During the past six months the country has imported 600,000 tons of sugar, a quantity sufficient for one year’s worth of consumption. As a result, the country now has an excess of 120,000 tons of sugar. Sri Lanka’s average sugar consumption per year is 350,000-400,000 tons. However, the Cabinet of Ministers this week discussed the rising sugar prices in the local market and, in a bid to stabilise prices and reduce the burden on the public, decided to import more.
Import of sugar is now under licence and requires prior approval from the Controller of Imports and Exports.
At their meeting on Monday, on recommendations of Trade Minister Bandula Gunawardena, the Cabinet agreed to import 2,500 tons of sugar per month at a lower cost and retail through State agencies – Sathosa and co-operative society outlets. Separately, Cabinet also decided to import dhal of similar quantity.

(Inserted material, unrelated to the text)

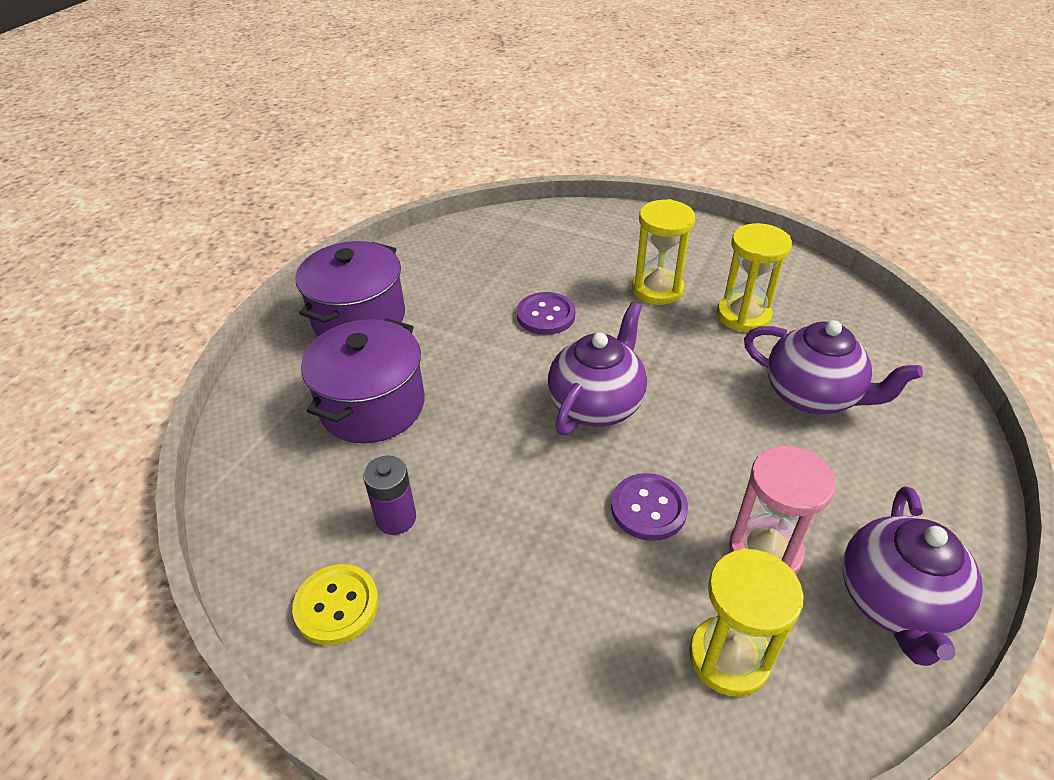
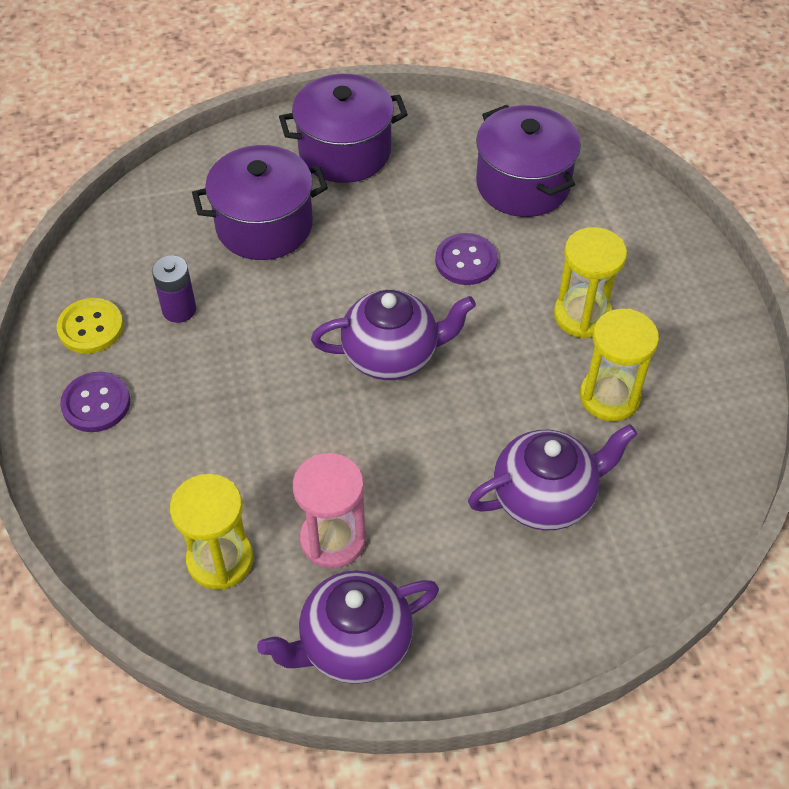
camera: 50 degrees right, 10 degrees up
purple button [611,473,688,541] -> purple button moved to [60,372,130,432]
purple teapot [744,320,923,414] -> purple teapot turned 105 degrees counterclockwise [468,424,637,530]
none -> purple pot [476,105,581,217]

Sugar will be imported from India and dhal will be sourced from Australia with money coming from the Co-operative Development Fund.
“The Government has observed there is a significant rise in essential commodity items like white sugar and dhal in the local market. To secure sound stocks of the essential commodities amidst the pandemic, it was decided to import these two commodities to be distributed through the mediation of Lanka Sathosa and the co-operative movement across the country,” Cabinet Co-Spokesman and Minister Dr. Ramesh Pathirana told reporters at the weekly Cabinet media briefing yesterday.
Contrary to the Minister’s remarks, as per Central Bank data, the average price of white sugar fell by 18% in May to Rs. 117 per kilo in the Pettah market compared to Rs. 142 a year earlier. However, last week the average price of white sugar at the Narahenpita Economic Centre was Rs. 120.25 per kilo, up from Rs. 118.67 the previous week.
Dhal remained expensive with average prices in May up by 28%, where a kilogram was sold at the Pettah market at Rs. 192.44 compared to Rs. 150 a year ago. Last week it was Rs. 210 per kilo, up from Rs. 150 per kilo a year ago.
Traders said scarcity of foreign exchange and future uncertainty, licencing and banking restrictions were factors that have driven prices of both sugar and dhal at wholesale and retail level.
As per Central Bank data, in the first four months of 2021 Sri Lanka spent $ 167 million on sugar imports, up by 90% from the corresponding period of last year. Imports in April rose by 96% to $ 30 million, whilst volume wise it was up 56% to 60.4 tons. Average price was up 28% year-on-year to 492.69 per ton.